### SUPPLIED TEXT
# Community Participation > Bookmarks >  City cuts 01

## Mouse

There are 9 bookmarks from Merelan City, so I decided to make use of Voolf's idea and arrange them on a piece of A4 paper ready for printing.

This is series 1 and 3

### Latest WIP ###

----------


## Josiah VE

The map is still amazing...  :Smile: 
Seriously. 
I have nothing more to say about it right now.  :Wink:

----------


## Mouse

Thanks Josiah  :Very Happy:   That's high praise coming from you!

I thought I'd give everyone a break from my psychedelic purpose made bookmarks, and when I started chopping various maps up to see what they looked like, I discovered the most interesting bits and pieces came from the more detailed maps I'd drawn - particularly from this one  :Wink:

----------


## Tonnichiwa

They're beautiful Mouse, thank you  :Smile:

----------


## ThomasR

See other thread  :Wink:

----------


## Mouse

Thanks Tonnichiwa  :Very Happy: 

Thomas - LOL!  Its getting a bit confusing with so many threads isn't it.  Maybe I'll settle on just one from now on, but the bookmarks won't appear in the gallery any more.

----------


## ChickPea

These are lovely!  :Smile:

----------


## Mouse

Aw thanks ChickPea  :Very Happy:

----------


## Mouse

An alternative design for you  :Smile: 

### Latest WIP ###

----------


## tilt

I like the added drama  :Smile:   lovely bookmarks  :Smile:

----------


## Mouse

Thanks Tilt  :Smile:

----------


## ChickPea

Nice work. The darker shading at the edges really makes the colours pop.  :Smile:

----------


## Mouse

Thanks ChickPea  :Smile:

----------

### EXERCISE AIM
Reproduce the passage of the bookmarks thread between "See other thread" and "gallery any more.", inclusive.

### LISTED RECORDS
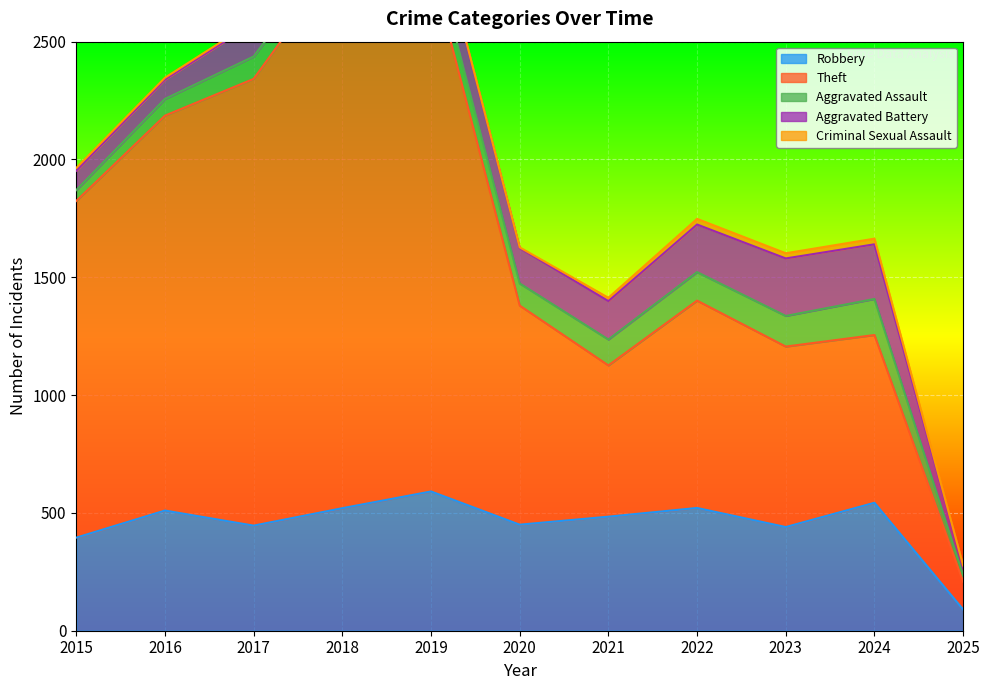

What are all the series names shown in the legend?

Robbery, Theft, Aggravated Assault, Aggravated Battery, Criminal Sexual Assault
* * *
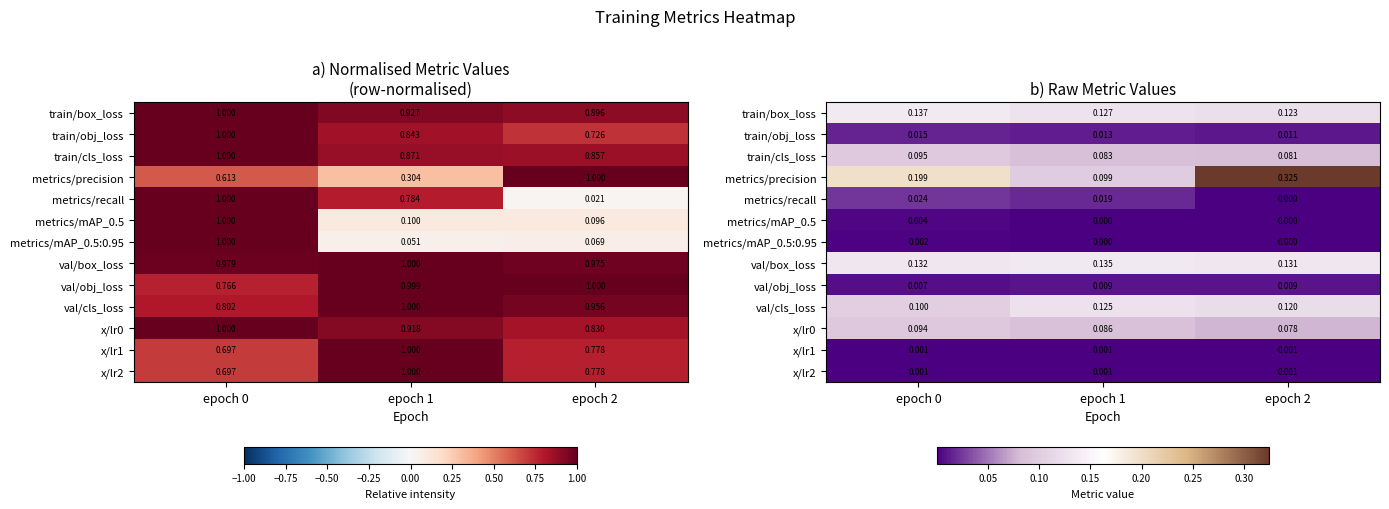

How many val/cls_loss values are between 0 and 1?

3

### EXERCISE OUTPUT
See other thread  :Wink:

----------


## Mouse

Thanks Tonnichiwa  :Very Happy: 

Thomas - LOL!  Its getting a bit confusing with so many threads isn't it.  Maybe I'll settle on just one from now on, but the bookmarks won't appear in the gallery any more.